**ACTIVIDADES**.
- a) Transcribe sin cambios del texto proporcionado todo el fragmento que empieza en "Sus protagonistas fueron" y llega hasta "que la mochila.".
- b) Según el texto proporcionado, ¿dónde vuelven a coincidir los dos protagonistas pasados los años?
- c) Indica si cada afirmación concuerda con el texto proporcionado y responde sí o no, citando las palabras del texto que lo deciden: (i) los protagonistas mantienen sus rencillas ante la adversidad; (ii) el cine de institutos de esos estereotipos ya no existe; (iii) unir sus fuerzas les basta para salir adelante.

**TEXTO PROPORCIONADO**.
****
Sus protagonistas fueron los estereotipos de un cine de institutos que ya no existe: el guaperas sin cerebro y el cerebrito marginado que tantas veces hemos visto en la pequeña y gran pantalla. Pasados los años, ambos coinciden en las pruebas de acceso a la policía. Tan distintos, pero ya tan iguales ante la adversidad, olvidan sus rencillas y descubren que se necesitan el uno al otro para suplir sus carencias y poder superar las pruebas físicas e intelectuales. Antaño enemigos acérrimos, unen sus fuerzas para salir adelante en el mundo que les rodea, pero no es suficiente, siguen siendo los polimorfos perversos de un cine de institutos al que están condenados a volver para corregir los errores del pasado. No están preparados para un mundo real mucho más complejo y peligroso que el de los pasillos de un instituto en el que olvidaron algo más que la mochila.
****
**REGISTROS DE DATOS**.
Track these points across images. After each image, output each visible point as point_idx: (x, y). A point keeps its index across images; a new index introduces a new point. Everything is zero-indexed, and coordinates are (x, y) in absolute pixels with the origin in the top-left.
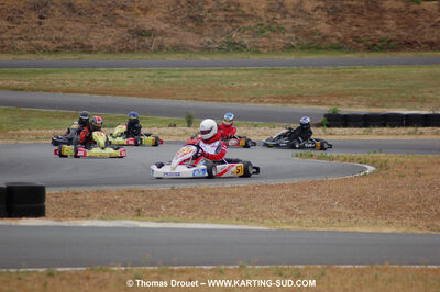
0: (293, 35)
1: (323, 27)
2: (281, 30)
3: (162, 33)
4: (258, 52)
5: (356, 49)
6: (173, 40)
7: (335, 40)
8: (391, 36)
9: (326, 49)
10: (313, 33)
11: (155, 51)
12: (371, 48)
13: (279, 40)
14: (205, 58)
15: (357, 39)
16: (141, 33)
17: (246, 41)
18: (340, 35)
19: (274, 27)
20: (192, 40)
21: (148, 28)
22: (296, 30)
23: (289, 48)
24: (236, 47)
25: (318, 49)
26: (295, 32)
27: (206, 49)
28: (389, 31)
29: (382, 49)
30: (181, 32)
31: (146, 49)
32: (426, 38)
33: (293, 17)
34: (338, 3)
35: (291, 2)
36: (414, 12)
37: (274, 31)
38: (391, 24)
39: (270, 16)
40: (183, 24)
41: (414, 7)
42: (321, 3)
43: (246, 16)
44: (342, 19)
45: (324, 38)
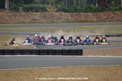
0: (64, 20)
1: (70, 18)
2: (62, 19)
3: (39, 20)
4: (57, 23)
5: (76, 22)
6: (41, 21)
8: (83, 20)
10: (68, 19)
11: (38, 23)
12: (79, 22)
13: (61, 21)
14: (48, 24)
15: (76, 20)
16: (35, 20)
17: (55, 21)
18: (73, 20)
20: (45, 21)
21: (36, 19)
22: (65, 19)
23: (63, 22)
24: (53, 22)
25: (69, 22)
27: (47, 23)
29: (81, 22)
30: (43, 19)
31: (36, 23)
32: (90, 20)
33: (64, 16)
34: (72, 14)
35: (63, 13)
36: (87, 15)
37: (60, 19)
38: (83, 17)
39: (59, 16)
40: (43, 18)
41: (87, 14)
42: (69, 14)
43: (55, 16)
44: (74, 17)
45: (70, 20)
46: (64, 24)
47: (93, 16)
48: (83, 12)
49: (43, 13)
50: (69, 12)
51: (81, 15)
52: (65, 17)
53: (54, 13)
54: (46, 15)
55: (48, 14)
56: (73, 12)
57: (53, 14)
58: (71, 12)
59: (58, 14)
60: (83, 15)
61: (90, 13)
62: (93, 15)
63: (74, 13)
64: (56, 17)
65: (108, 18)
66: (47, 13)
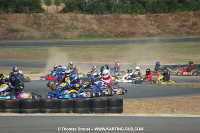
0: (82, 31)
1: (95, 27)
2: (76, 28)
3: (23, 31)
5: (110, 37)
6: (27, 34)
7: (100, 33)
8: (125, 30)
9: (97, 36)
10: (90, 29)
11: (20, 39)
12: (117, 36)
13: (76, 33)
15: (110, 32)
16: (13, 31)
17: (61, 33)
18: (102, 30)
19: (73, 27)
20: (36, 34)
21: (15, 28)
22: (83, 28)
23: (80, 36)
24: (56, 36)
25: (93, 37)
26: (83, 29)
27: (43, 37)
28: (124, 28)
29: (122, 36)
30: (31, 30)
31: (15, 38)
32: (141, 31)
33: (81, 22)
34: (101, 16)
35: (80, 16)
36: (135, 20)
37: (73, 29)
38: (125, 25)
39: (71, 22)
40: (32, 26)
41: (135, 17)
42: (94, 16)
43: (60, 22)
44: (104, 23)
45: (96, 31)
46: (83, 40)
47: (150, 22)
48: (127, 13)
49: (31, 15)
50: (92, 13)
51: (121, 19)
52: (83, 25)
53: (58, 15)
54: (40, 19)
55: (45, 17)
56: (102, 13)
57: (56, 17)
58: (98, 13)
59: (67, 17)
60: (126, 19)
61: (140, 14)
62: (148, 20)
63: (104, 16)
64: (62, 25)
65: (183, 26)
66: (41, 14)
****
**RESULTADOS ESPERADOS**.
- a)
Sus protagonistas fueron los estereotipos de un cine de institutos que ya no existe: el guaperas sin cerebro y el cerebrito marginado que tantas veces hemos visto en la pequeña y gran pantalla. Pasados los años, ambos coinciden en las pruebas de acceso a la policía. Tan distintos, pero ya tan iguales ante la adversidad, olvidan sus rencillas y descubren que se necesitan el uno al otro para suplir sus carencias y poder superar las pruebas físicas e intelectuales. Antaño enemigos acérrimos, unen sus fuerzas para salir adelante en el mundo que les rodea, pero no es suficiente, siguen siendo los polimorfos perversos de un cine de institutos al que están condenados a volver para corregir los errores del pasado. No están preparados para un mundo real mucho más complejo y peligroso que el de los pasillos de un instituto en el que olvidaron algo más que la mochila.

- b) En las pruebas de acceso a la policía.

- c)
(i) No: «olvidan sus rencillas y descubren que se necesitan el uno al otro».
(ii) Sí: «un cine de institutos que ya no existe».
(iii) No: «pero no es suficiente».